- _WHAT TO PRODUCE_
Starting at the line that contains "atrakcje w Nicei", copy every line through the end of the records below exactly as written, leaving out pictures.

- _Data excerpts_
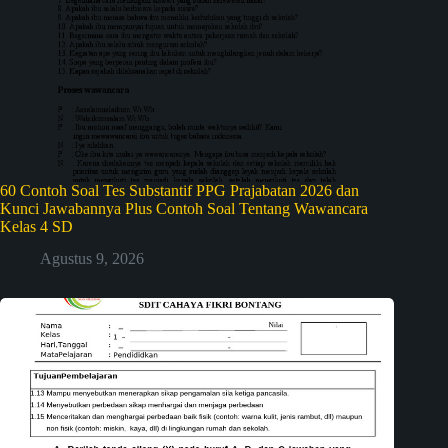
60 Contoh Soal Tes Substantif PPG Prajabatan 2026 dan
Kunci Jawabannya Plus Contoh Soal Tentang Wawancara
Kelas 4 SD
Agustus 9, 2026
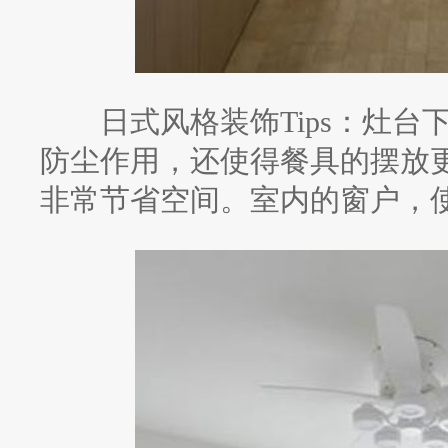
日式风格装饰Tips：灶台
防尘作用，还使得餐具的摆放
非常节省空间。室内的窗户，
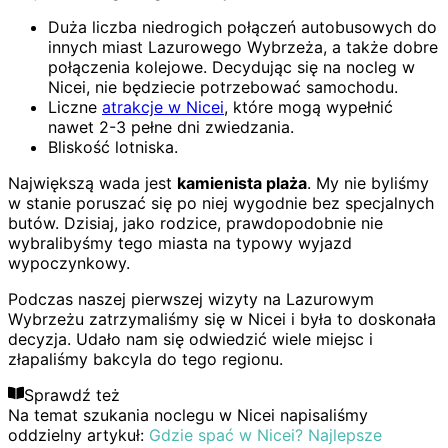
Duża liczba niedrogich połączeń autobusowych do
innych miast Lazurowego Wybrzeża, a także dobre
połączenia kolejowe. Decydując się na nocleg w
Nicei, nie będziecie potrzebować samochodu.
Liczne
atrakcje w Nicei
, które mogą wypełnić
nawet 2-3 pełne dni zwiedzania.
Bliskość lotniska.
Największą wada jest
kamienista plaża
. My nie byliśmy
w stanie poruszać się po niej wygodnie bez specjalnych
butów. Dzisiaj, jako rodzice, prawdopodobnie nie
wybralibyśmy tego miasta na typowy wyjazd
wypoczynkowy.
Podczas naszej pierwszej wizyty na Lazurowym
Wybrzeżu zatrzymaliśmy się w Nicei i była to doskonała
decyzja. Udało nam się odwiedzić wiele miejsc i
złapaliśmy bakcyla do tego regionu.
Sprawdź też
Na temat szukania noclegu w Nicei napisaliśmy
oddzielny artykuł:
Gdzie spać w Nicei? Najlepsze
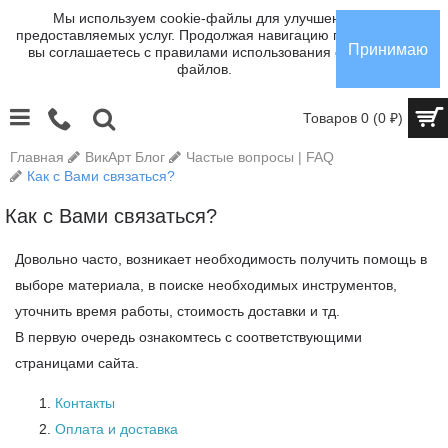
Мы используем cookie-файлы для улучшения
предоставляемых услуг. Продолжая навигацию по сайту,
Принимаю
вы соглашаетесь с правилами использования cookie-
файлов.
Товаров 0 (0 ₽)
Главная
ВикАрт Блог
Частые вопросы | FAQ
Как с Вами связаться?
Как с Вами связаться?
Довольно часто, возникает необходимость получить помощь в
выборе материала, в поиске необходимых инструментов,
уточнить время работы, стоимость доставки и тд.
В первую очередь ознакомтесь с соответствующими
страницами сайта.
Контакты
Оплата и доставка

- _TASK RESULT_
atrakcje w Nicei
, które mogą wypełnić
nawet 2-3 pełne dni zwiedzania.
Bliskość lotniska.
Największą wada jest
kamienista plaża
. My nie byliśmy
w stanie poruszać się po niej wygodnie bez specjalnych
butów. Dzisiaj, jako rodzice, prawdopodobnie nie
wybralibyśmy tego miasta na typowy wyjazd
wypoczynkowy.
Podczas naszej pierwszej wizyty na Lazurowym
Wybrzeżu zatrzymaliśmy się w Nicei i była to doskonała
decyzja. Udało nam się odwiedzić wiele miejsc i
złapaliśmy bakcyla do tego regionu.
Sprawdź też
Na temat szukania noclegu w Nicei napisaliśmy
oddzielny artykuł:
Gdzie spać w Nicei? Najlepsze
Мы используем cookie-файлы для улучшения
предоставляемых услуг. Продолжая навигацию по сайту,
Принимаю
вы соглашаетесь с правилами использования cookie-
файлов.
Товаров 0 (0 ₽)
Главная
ВикАрт Блог
Частые вопросы | FAQ
Как с Вами связаться?
Как с Вами связаться?
Довольно часто, возникает необходимость получить помощь в
выборе материала, в поиске необходимых инструментов,
уточнить время работы, стоимость доставки и тд.
В первую очередь ознакомтесь с соответствующими
страницами сайта.
Контакты
Оплата и доставка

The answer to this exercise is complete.